Jobs can be submitted easily using the Web console and you can easily view job status and results in the console as well.

You can also submit jobs programmatically using the CLI. This would be likely in a real-world scenario where you were trying to automate big-data processing jobs.

Let's take a look at how this works.

You will create a cluster and also create a storage bucket that will hold some files that you will use to submit jobs.

Step 1

In Google Cloud Shell, enter the following command to create a cluster:

gcloud dataproc clusters create my-cluster --zone us-central1-a \
        --master-machine-type n1-standard-1 --master-boot-disk-size 50 \
        --num-workers 2 --worker-machine-type n1-standard-1 \
        --worker-boot-disk-size 50 --network=default

Step 2

If you skipped the previous lab, open Google Cloud Shell and enter the commands below to copy some pre-created files into your bucket (make sure to plug in your bucket name).

git clone https://github.com/GoogleCloudPlatform/training-data-analyst
cd training-data-analyst/courses/unstructured
./replace_and_upload.sh <BUCKET-NAME>

In both cases above, you ran code from the cluster. In the case of Pig, you copied data over to the cluster's HDFS before you ran it. In this section, you will submit a Spark job and view its results without copying anything (code or data) to the cluster.

Step 1

In the Web Console, navigate to Storage and click on your bucket. It should have some files in the unstructured folder. Click on the file, lab2-input.txt and view its contents. This file contains a comma separated list of keys and values.
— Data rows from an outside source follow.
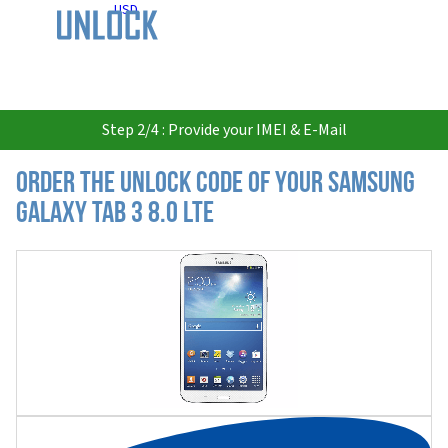
USD
Step 2/4 : Provide your IMEI & E-Mail
Order the Unlock Code of your Samsung
Galaxy Tab 3 8.0 LTE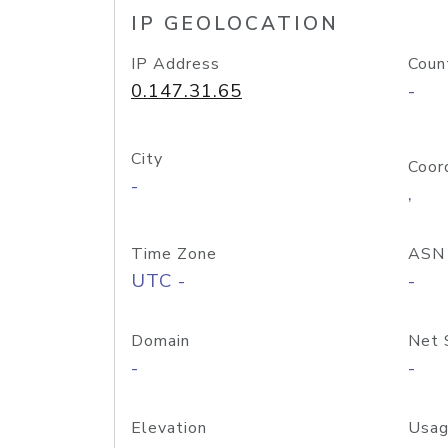
IP GEOLOCATION
IP Address
Coun
0.147.31.65
-
City
Coor
-
,
Time Zone
ASN
UTC -
-
Domain
Net 
-
-
Elevation
Usag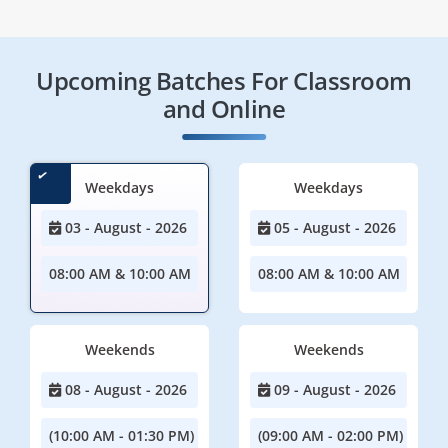
Upcoming Batches For Classroom
and Online
Weekdays
Weekdays
03 - August - 2026
05 - August - 2026
08:00 AM & 10:00 AM
08:00 AM & 10:00 AM
Weekends
Weekends
08 - August - 2026
09 - August - 2026
(10:00 AM - 01:30 PM)
(09:00 AM - 02:00 PM)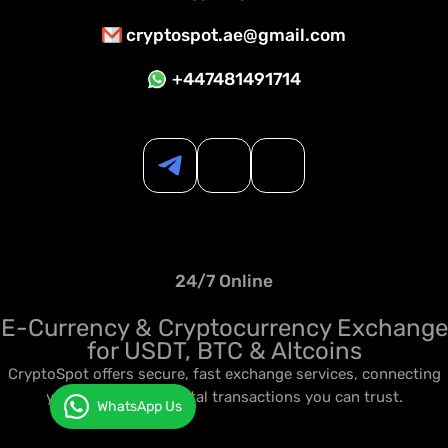
cryptospot.ae@gmail.com
+447481491714
24/7 Online
E-Currency & Cryptocurrency Exchange
for USDT, BTC & Altcoins
CryptoSpot offers secure, fast exchange services, connecting
you to seamless digital transactions you can trust.
WhatsApp Us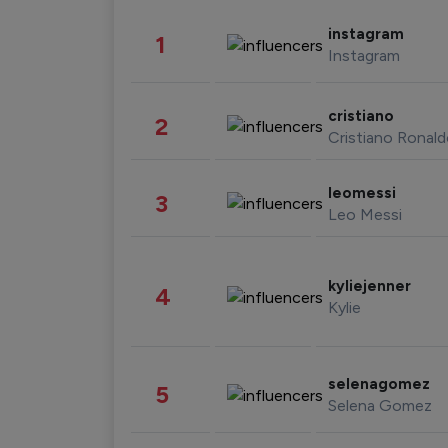
instagram
1
Instagram
cristiano
2
Cristiano Ronal
leomessi
3
Leo Messi
kyliejenner
4
Kylie
selenagomez
5
Selena Gomez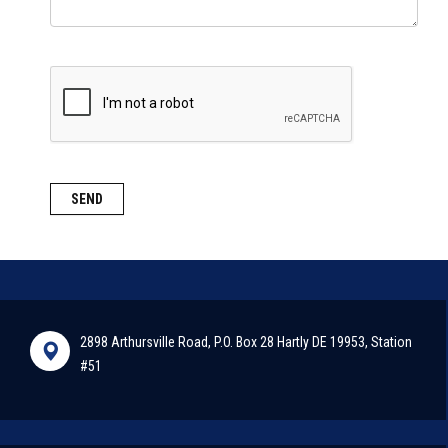
2898 Arthursville Road, P.O. Box 28 Hartly DE 19953, Station
#51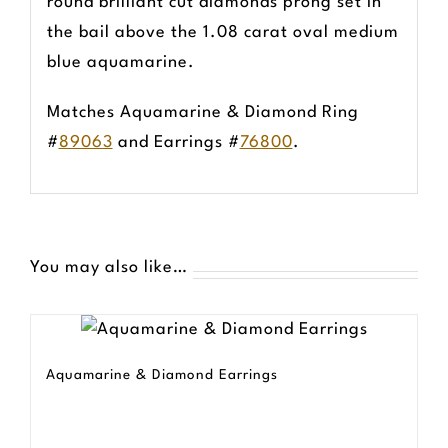
round brilliant cut diamonds prong set in
the bail above the 1.08 carat oval medium
blue aquamarine.
Matches Aquamarine & Diamond Ring
#
89063
and Earrings #
76800
.
You may also like…
Aquamarine & Diamond Earrings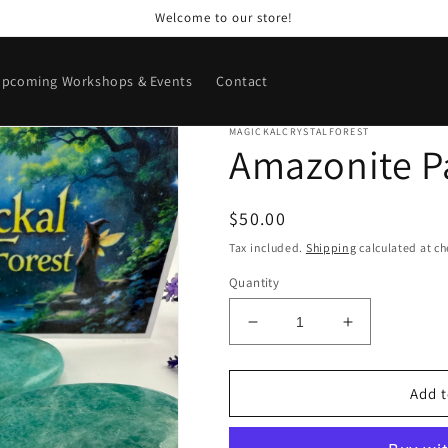
Welcome to our store!
pcoming Workshops & Events
Contact
MAGICKALCRYSTALFOREST
Amazonite P
Regular
$50.00
price
Tax included.
Shipping
calculated at ch
Quantity
Decrease
Increase
quantity
quantity
for
for
Amazonite
Amazonite
Add t
Palm
Palm
Stones
Stones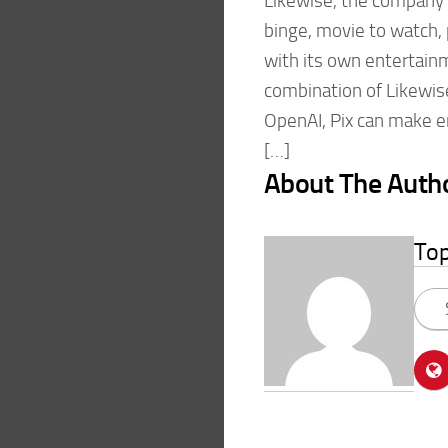
Likewise, the company
binge, movie to watch, 
with its own entertainm
combination of Likewis
OpenAI, Pix can make 
[…]
About The Auth
To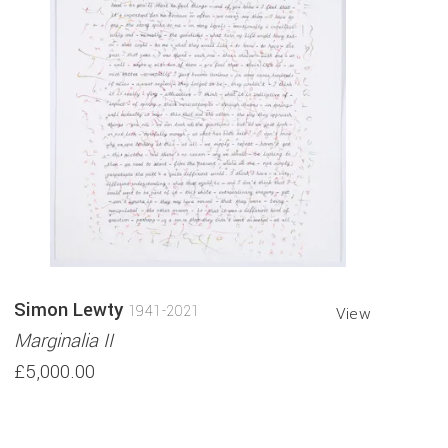
Simon Lewty
1941-2021
View
Marginalia II
£5,000.00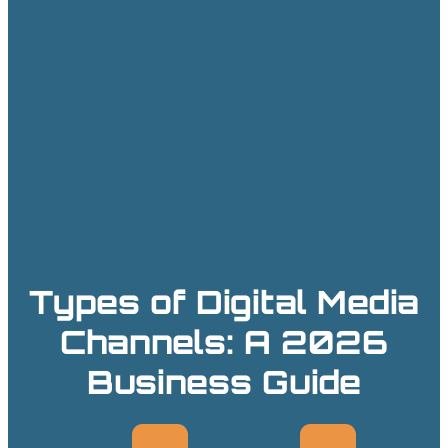
Types of Digital Media
Channels: A 2026
Business Guide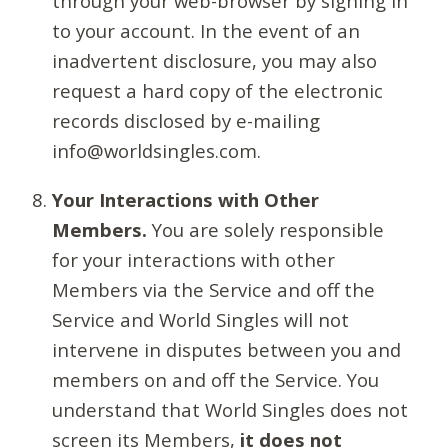
through your web-browser by signing in
to your account. In the event of an
inadvertent disclosure, you may also
request a hard copy of the electronic
records disclosed by e-mailing
info@worldsingles.com.
Your Interactions with Other
Members.
You are solely responsible
for your interactions with other
Members via the Service and off the
Service and World Singles will not
intervene in disputes between you and
members on and off the Service. You
understand that World Singles does not
screen its Members,
it does not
Also view the contents of the file, lab2.py. This is a PySpark job that organizes the input file by key and the total number for each type of pet. Notice that both the code and data are on Cloud Storage. We have not copied either of these to the cluster.

Step 2

Navigate to the Dataproc service in the Web Console.

Step 3

In the left-hand navigation pane select Jobs. Then click the Submit job button.

Step 4

At this point you should have one cluster called my-cluster. Make sure it is selected in the Cluster dropdown.

In the Job type dropdown, select PySpark.
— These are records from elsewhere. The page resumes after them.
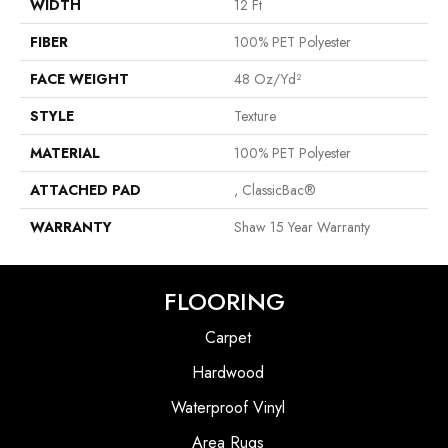
WIDTH
12 Ft
FIBER
100% PET Polyester
FACE WEIGHT
48 Oz/yd²
STYLE
Texture
MATERIAL
100% PET Polyester
ATTACHED PAD
, ClassicBac®
WARRANTY
Shaw 15 Year Warranty
FLOORING
Carpet
Hardwood
Waterproof Vinyl
Area Rugs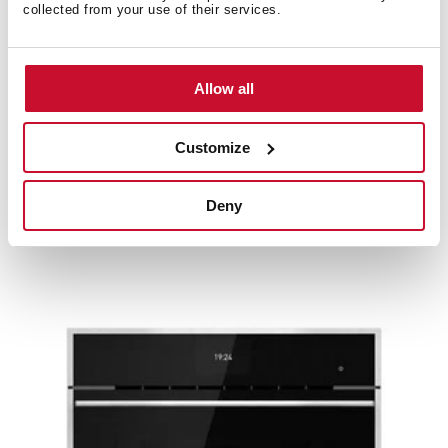
collected from your use of their services.
Allow all
Customize
SteamGourmet HLB 8550 SC
Deny
Multifunction CombiSteam oven with 12 cooking
functions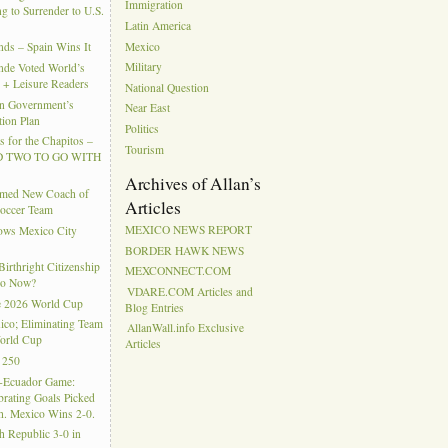
Immigration
g to Surrender to U.S.
Latin America
Mexico
ds – Spain Wins It
Military
nde Voted World’s
l + Leisure Readers
National Question
n Government’s
Near East
tion Plan
Politics
 for the Chapitos –
Tourism
 TWO TO GO WITH
Archives of Allan’s
amed New Coach of
Articles
Soccer Team
MEXICO NEWS REPORT
hows Mexico City
BORDER HAWK NEWS
rthright Citizenship
MEXCONNECT.COM
Do Now?
VDARE.COM Articles and
e 2026 World Cup
Blog Entries
ico; Eliminating Team
AllanWall.info Exclusive
orld Cup
Articles
 250
-Ecuador Game:
rating Goals Picked
. Mexico Wins 2-0.
h Republic 3-0 in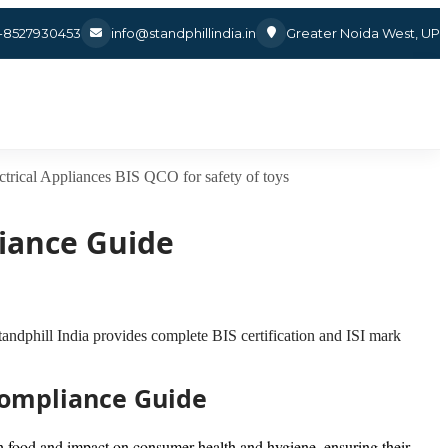
1-8527930453
info@standphillindia.in
Greater Noida West, UP
ctrical Appliances
BIS QCO for safety of toys
liance Guide
Standphill India provides complete BIS certification and ISI mark
 Compliance Guide
with food and impact on consumer health and hygiene, ensuring their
In the Main python file text box enter the path to the PySpark file lab2.py that is in your bucket. It should be in the form shown below, but replace <bucket-name> with the name of your bucket .

gs://<bucket-name>/unstructured/lab2.py

Step 5

No other options are required, so click Submit button at the bottom of the form.

Step 6

Wait for the job to succeed and then click on the Job ID to see its details. Take a look at the job output to see the results.

Step 7

To run the job again click the Clone button and the top, then Submit the job a second time.

Step 8

To run the job using the CLI, go back to the Google Cloud Shell and paste in the following command. Don't forget to replace <bucket-name> with the name of your bucket.

gcloud dataproc jobs submit pyspark \
      --cluster my-cluster gs://

<bucket-name>

/unstructured/lab2.py

There's no need to keep any clusters.

Step 1

Navigate to the Dataproc service using the Web Console. Delete any clusters that you created in this exercise.